A Paula le colocaron una prótesis en la rodilla derecha hace quince años, y aún espera la llamada del cirujano para la izquierda. La operaron de cataratas en su ojo derecho hace cuatro años, y todavía aguarda el aviso del oftalmólogo para el izquierdo. Sin embargo, su anhelo más importante, su razón de existir, su ilusión, lo que la partió por la mitad, no tiene que ver con el dolor de sus rodillas. Tampoco con su vista cansada, aunque esté cansada de esperar y quiera ver. ¿Y a quién quiere ver? A Pablo.

Si pudiera ver a Pablo, no habría prótesis que la hiciera correr más deprisa hacia él, ni lágrima que no pudiera salir de sus ojos resecos por años de llanto. Si pudiera ver a Pablo, sería la mujer más dichosa del mundo, la más feliz. Si pudiera acariciar su cara, la piel de un hombre de cuarenta y ocho años y labio leporino, daría por buenas todas las desdichas que la vida le puso por delante, de las que, sin duda, y a pesar de la dureza de tantos momentos de su existencia, la pérdida de su cuarto hijo fue la peor.

Paula rompió aguas un 17 de octubre de 1970, un mes antes de lo previsto, y acudió al hospital al que otras familias humildes llamaban «la Casa de la Muerte», porque allí muchos niños desaparecían una vez salidos de los vientres de sus madres, declarados oficialmente muertos y enterrados a toda prisa en ataúdes vacíos con la complicidad de unos señores con carrera y unas servidoras inciertas de una fe sin caridad, que por su cuenta decidían que era mejor arrancar a esos niños de sus madres y entregarlos, previo pago, por supuesto, a otras familias pudientes que los criasen como a los hijos que no pudieron tener.

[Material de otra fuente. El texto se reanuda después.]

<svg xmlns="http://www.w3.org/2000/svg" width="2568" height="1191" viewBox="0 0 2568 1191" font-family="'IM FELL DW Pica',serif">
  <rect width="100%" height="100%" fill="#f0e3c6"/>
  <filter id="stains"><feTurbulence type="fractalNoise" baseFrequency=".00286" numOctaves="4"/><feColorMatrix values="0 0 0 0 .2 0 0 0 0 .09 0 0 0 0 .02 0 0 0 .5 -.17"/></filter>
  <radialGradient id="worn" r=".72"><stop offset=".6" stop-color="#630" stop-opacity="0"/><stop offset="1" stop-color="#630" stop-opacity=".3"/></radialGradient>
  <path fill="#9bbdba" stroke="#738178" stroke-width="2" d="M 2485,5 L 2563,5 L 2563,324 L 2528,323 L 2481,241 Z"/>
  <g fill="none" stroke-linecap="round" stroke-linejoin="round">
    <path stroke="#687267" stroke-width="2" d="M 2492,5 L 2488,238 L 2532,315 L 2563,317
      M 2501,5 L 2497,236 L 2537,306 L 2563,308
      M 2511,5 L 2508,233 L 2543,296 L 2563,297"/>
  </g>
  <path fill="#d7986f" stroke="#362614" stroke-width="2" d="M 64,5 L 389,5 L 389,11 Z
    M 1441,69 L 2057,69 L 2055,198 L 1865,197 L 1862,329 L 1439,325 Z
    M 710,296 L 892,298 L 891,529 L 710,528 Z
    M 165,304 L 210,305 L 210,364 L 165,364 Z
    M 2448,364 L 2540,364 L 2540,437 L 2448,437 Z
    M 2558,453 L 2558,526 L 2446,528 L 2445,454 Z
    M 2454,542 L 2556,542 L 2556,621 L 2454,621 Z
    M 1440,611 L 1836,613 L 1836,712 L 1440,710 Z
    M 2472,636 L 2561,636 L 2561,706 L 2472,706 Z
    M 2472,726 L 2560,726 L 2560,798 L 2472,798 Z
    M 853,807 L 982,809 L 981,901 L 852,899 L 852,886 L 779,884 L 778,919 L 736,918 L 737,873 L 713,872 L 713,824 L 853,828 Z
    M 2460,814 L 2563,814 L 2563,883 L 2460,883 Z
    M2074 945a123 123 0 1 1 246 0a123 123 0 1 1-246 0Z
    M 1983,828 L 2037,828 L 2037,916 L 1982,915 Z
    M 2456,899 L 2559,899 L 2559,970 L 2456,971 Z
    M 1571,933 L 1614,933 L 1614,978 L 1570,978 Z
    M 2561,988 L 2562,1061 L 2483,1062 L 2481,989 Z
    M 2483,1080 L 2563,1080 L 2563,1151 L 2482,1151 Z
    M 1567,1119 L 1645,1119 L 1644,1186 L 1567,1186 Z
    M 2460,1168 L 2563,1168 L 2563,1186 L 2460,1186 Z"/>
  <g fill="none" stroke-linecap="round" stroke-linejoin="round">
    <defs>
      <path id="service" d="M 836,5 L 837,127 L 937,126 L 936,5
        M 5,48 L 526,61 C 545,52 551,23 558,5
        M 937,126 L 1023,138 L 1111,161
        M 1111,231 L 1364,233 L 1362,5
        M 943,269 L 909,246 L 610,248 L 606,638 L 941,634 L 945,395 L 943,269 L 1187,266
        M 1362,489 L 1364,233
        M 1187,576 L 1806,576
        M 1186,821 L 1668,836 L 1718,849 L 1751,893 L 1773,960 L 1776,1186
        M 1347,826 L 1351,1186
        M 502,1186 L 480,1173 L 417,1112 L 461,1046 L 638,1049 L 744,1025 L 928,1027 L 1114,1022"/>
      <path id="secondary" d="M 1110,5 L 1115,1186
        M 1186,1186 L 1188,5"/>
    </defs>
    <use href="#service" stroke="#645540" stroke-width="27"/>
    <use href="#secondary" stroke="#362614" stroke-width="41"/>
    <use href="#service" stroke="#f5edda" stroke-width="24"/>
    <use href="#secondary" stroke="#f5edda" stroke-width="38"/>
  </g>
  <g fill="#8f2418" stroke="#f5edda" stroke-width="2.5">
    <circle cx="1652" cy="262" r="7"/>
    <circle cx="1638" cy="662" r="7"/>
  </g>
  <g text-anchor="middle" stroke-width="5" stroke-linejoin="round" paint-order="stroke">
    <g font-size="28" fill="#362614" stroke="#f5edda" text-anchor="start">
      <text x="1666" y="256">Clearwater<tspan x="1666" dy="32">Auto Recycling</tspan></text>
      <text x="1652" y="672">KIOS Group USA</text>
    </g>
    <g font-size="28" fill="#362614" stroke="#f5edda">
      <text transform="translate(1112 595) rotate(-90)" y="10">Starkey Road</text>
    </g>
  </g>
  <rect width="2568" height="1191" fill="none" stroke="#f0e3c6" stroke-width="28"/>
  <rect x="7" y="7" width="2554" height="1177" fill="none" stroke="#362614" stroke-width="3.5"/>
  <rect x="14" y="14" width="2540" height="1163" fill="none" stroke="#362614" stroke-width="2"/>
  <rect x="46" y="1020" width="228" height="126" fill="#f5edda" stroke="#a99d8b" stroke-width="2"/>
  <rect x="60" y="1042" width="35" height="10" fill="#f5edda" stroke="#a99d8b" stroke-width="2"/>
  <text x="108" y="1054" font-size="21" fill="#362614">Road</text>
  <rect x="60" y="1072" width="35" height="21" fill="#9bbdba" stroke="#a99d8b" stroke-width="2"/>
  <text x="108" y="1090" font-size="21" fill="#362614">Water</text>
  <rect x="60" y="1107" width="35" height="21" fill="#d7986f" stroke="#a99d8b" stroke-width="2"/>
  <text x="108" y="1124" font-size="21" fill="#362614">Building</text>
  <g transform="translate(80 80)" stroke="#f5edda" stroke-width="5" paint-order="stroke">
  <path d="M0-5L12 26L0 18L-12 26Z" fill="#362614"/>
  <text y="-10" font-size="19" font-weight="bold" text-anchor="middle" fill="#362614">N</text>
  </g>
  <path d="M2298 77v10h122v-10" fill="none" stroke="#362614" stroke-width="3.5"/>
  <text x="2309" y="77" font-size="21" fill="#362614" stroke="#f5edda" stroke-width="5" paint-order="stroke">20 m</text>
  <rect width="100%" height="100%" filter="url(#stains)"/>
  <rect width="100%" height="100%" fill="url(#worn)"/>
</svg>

Durante su embarazo, tuvo la premonición de que algo así iba a ocurrirle, como les había ocurrido a otras mujeres pobres de su barrio. Las sospechas comenzaron a hacerse realidad al llegar al hospital aquel 17 de octubre, cuando en lugar de hacerle un ingreso oficial la hicieron subir por el montacargas, el maldito montacargas del que con tanto horror había oído hablar. Paula parió en un desván del hospital, entre muebles desvencijados y apilados, entre nidos abandonados de vencejos y golondrinas. Sólo pudo escuchar el llanto de su hijo antes de caer dormida por una sedación que, en lugar de preparar el parto, la sumió en la inconsciencia después. Cuando ya todo era inútil, cuando ya nada se podía hacer. Ni siquiera le permitieron asistir al apresurado entierro, al que sólo acudió su suegro, panadero, por parte de la familia. Él fue quien comprobó, gracias a la experiencia de su profesión, que el ataúd no pesaba, que estaba vacío.

Paula vino un día extraño a la farmacia. Extraño porque vivía en la otra punta de la ciudad, extraño porque ella fue capaz de contar su historia a un desconocido como yo, al que había visto por primera vez. Una historia en la que la desaparición de Pablo es lo más doloroso para ella, pero que está plagada de dolor y heroísmo, los de una mujer luchadora que afrontó mil y una dificultades en su vida y que fue capaz de darles un porvenir a sus siete hijos restantes, alguno de ellos hasta profesor universitario, y que sigue viviendo con la esperanza de encontrar a su niño de cuarenta y ocho años con una discreta cicatriz en el labio.

Hoy, aquella Casa de la Muerte es la sede del parlamento regional, la sede que simboliza el poder elegido por los ciudadanos, todo un correlato acerca de la necesidad de hacer justicia a los más desfavorecidos de este país.

Ojalá podáis ayudarnos a encontrar a Pablo. Cuarenta y ocho años, labio leporino. Pablo, tu madre te adora, nunca te entregó. Tu desaparición le partió la vida en dos. Como lo hizo con sus rodillas... y con su vista.